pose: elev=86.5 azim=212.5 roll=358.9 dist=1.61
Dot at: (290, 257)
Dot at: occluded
...
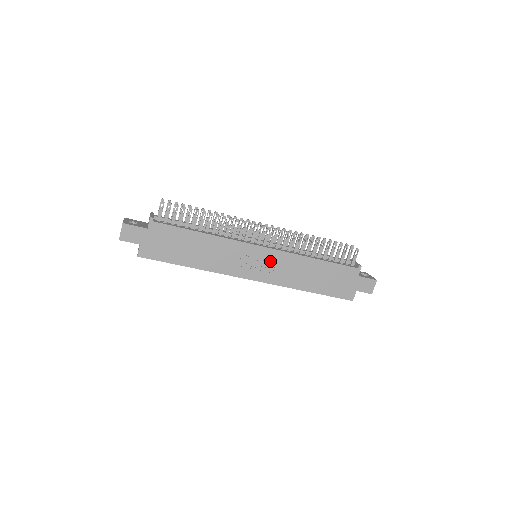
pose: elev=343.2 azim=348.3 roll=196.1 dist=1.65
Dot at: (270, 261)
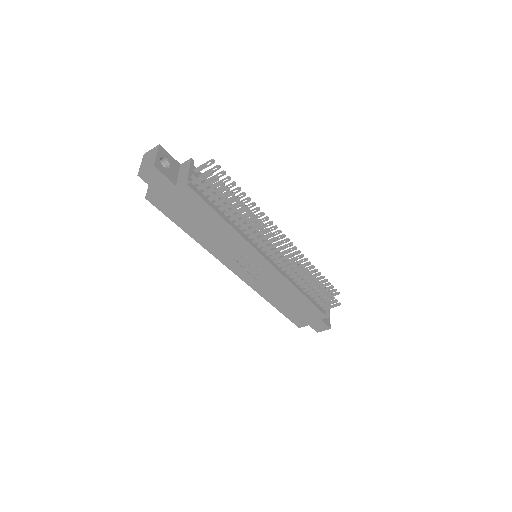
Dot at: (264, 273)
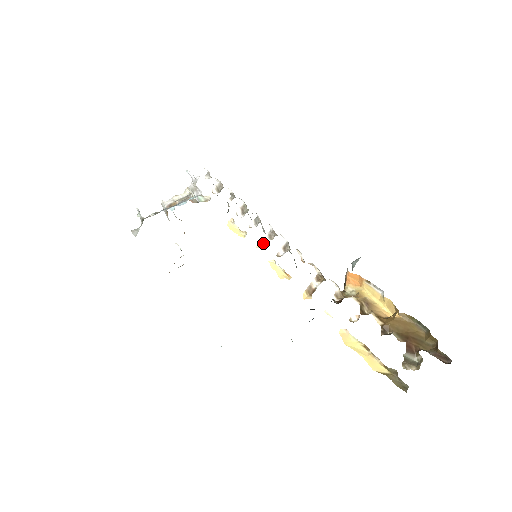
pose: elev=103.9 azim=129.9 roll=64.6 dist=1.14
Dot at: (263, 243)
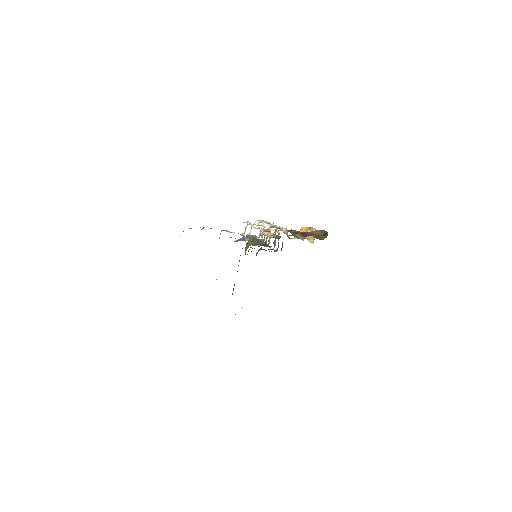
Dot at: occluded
---
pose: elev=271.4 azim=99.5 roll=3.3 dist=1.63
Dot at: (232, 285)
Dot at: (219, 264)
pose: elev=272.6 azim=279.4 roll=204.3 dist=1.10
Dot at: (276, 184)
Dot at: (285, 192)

Job: Extract, from the records above, every line that contains the string "elev", observing case exactly.

Task output:
pose: elev=86.5 azim=212.5 roll=358.9 dist=1.61
pose: elev=343.2 azim=348.3 roll=196.1 dist=1.65
pose: elev=103.9 azim=129.9 roll=64.6 dist=1.14
pose: elev=271.4 azim=99.5 roll=3.3 dist=1.63
pose: elev=272.6 azim=279.4 roll=204.3 dist=1.10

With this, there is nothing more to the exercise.